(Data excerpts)
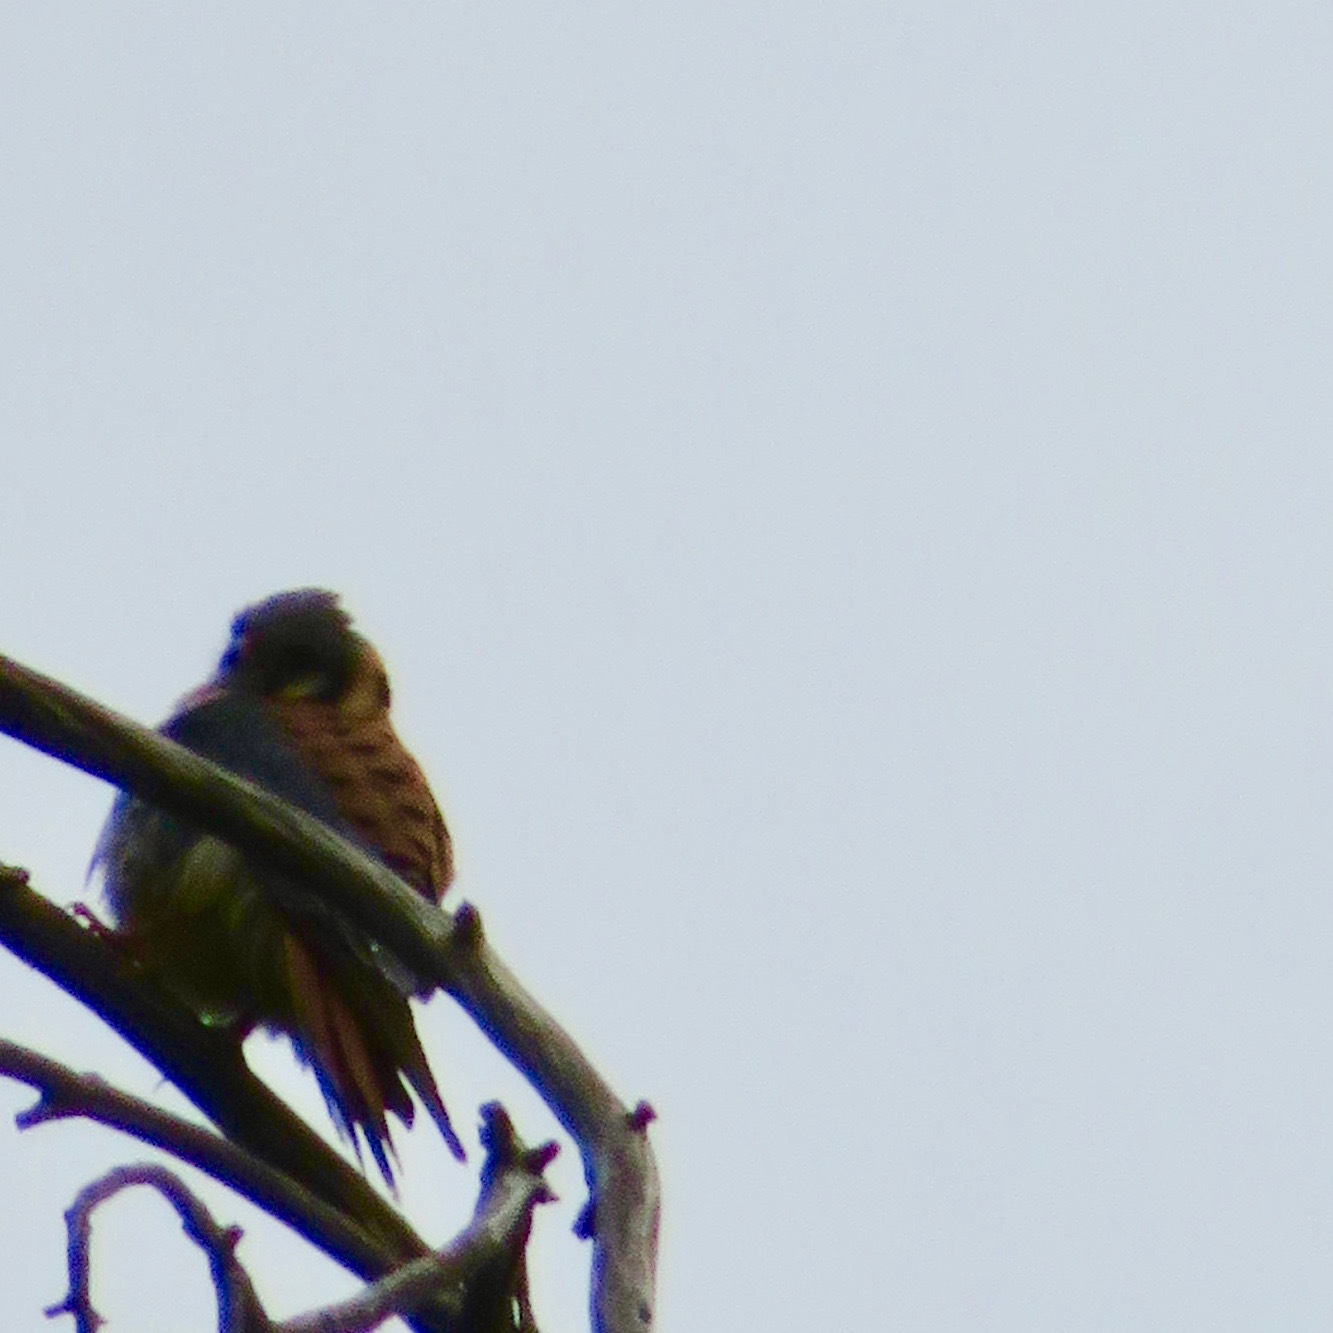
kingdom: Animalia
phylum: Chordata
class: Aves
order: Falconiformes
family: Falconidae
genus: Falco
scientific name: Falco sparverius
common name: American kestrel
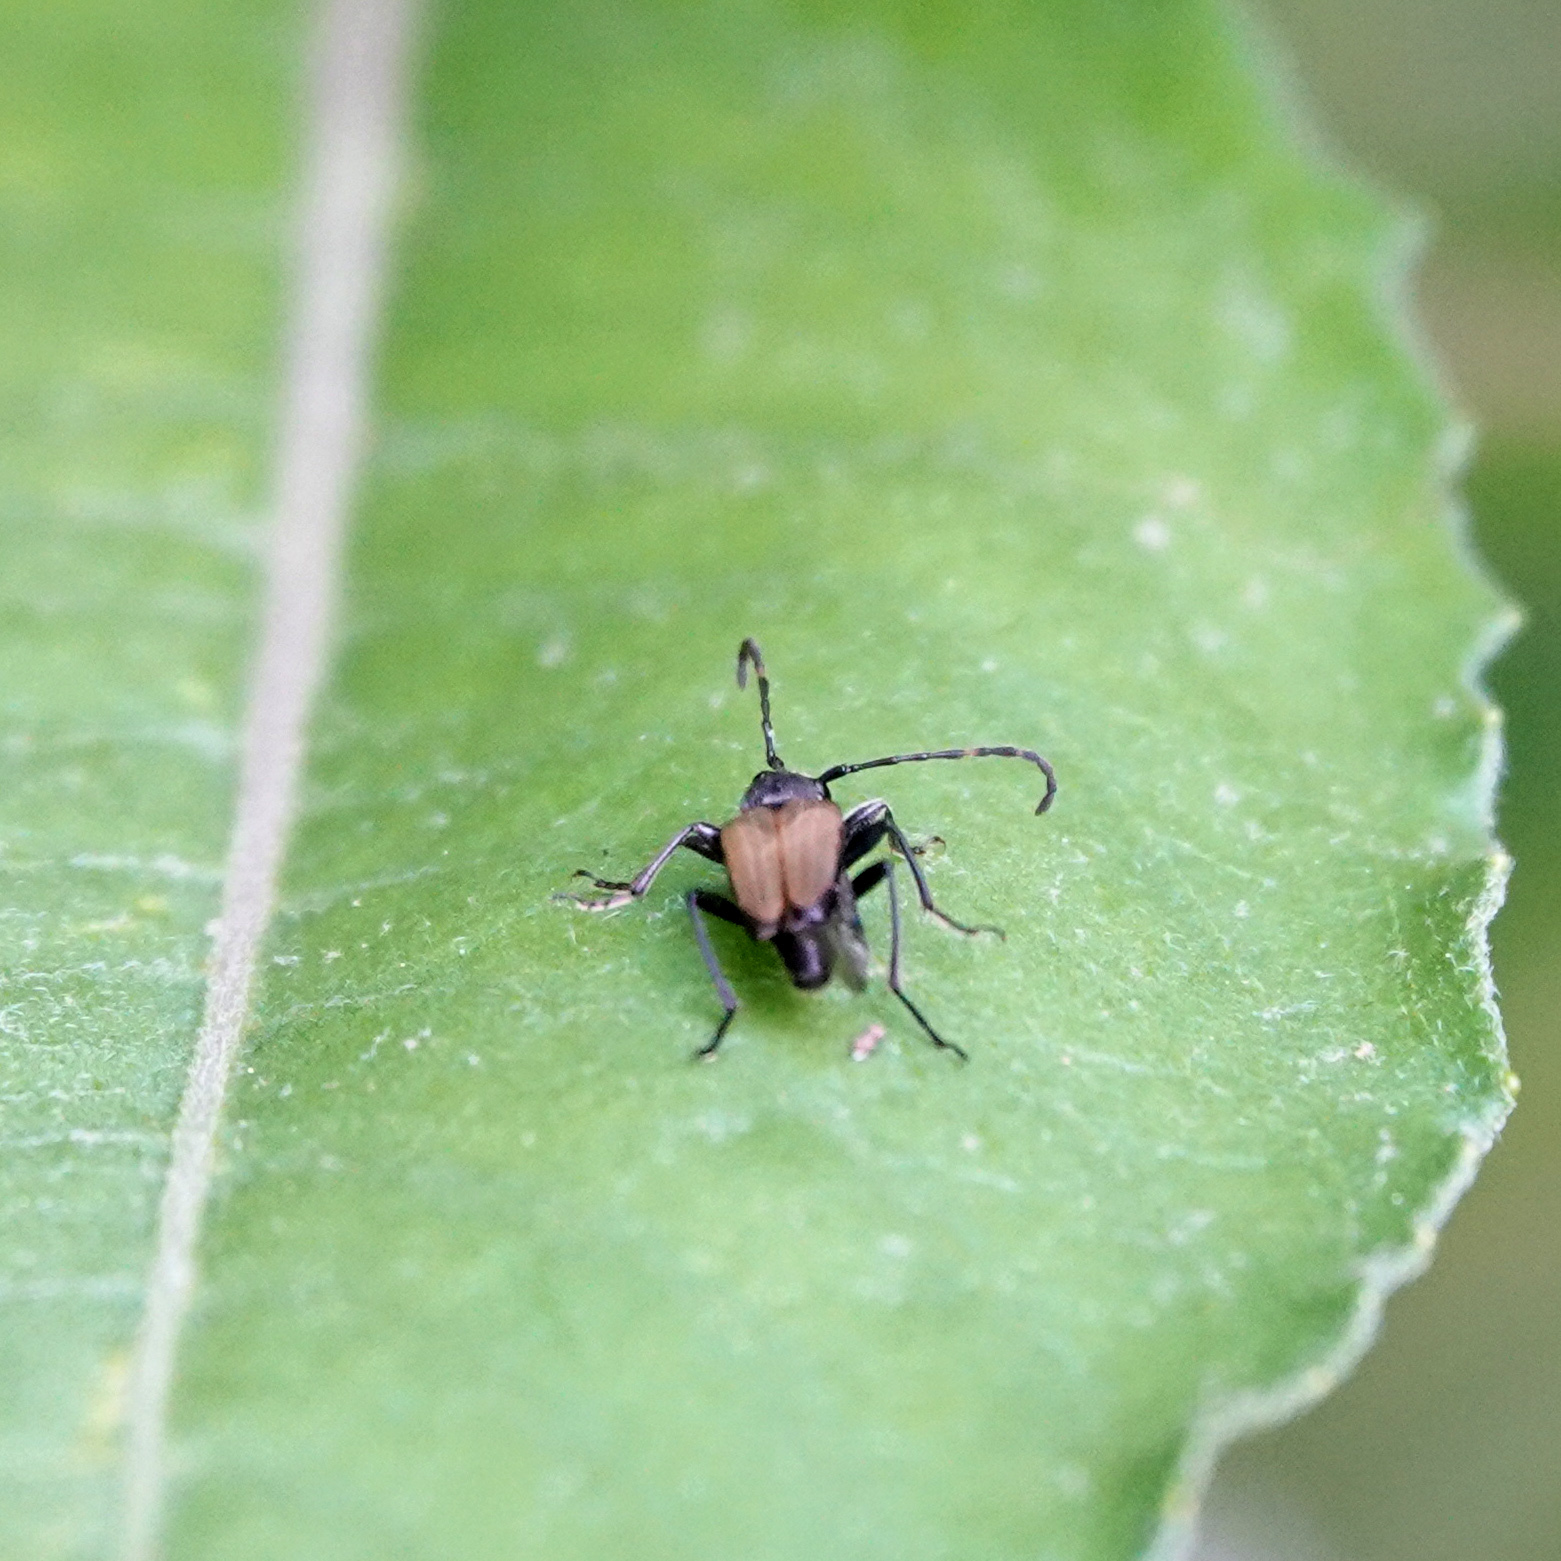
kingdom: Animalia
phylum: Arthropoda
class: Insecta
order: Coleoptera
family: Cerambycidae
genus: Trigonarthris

** Set problem **
Copy every line of the data above word for word, but leave out the pictures.

** Output **
kingdom: Animalia
phylum: Chordata
class: Aves
order: Falconiformes
family: Falconidae
genus: Falco
scientific name: Falco sparverius
common name: American kestrel
kingdom: Animalia
phylum: Arthropoda
class: Insecta
order: Coleoptera
family: Cerambycidae
genus: Trigonarthris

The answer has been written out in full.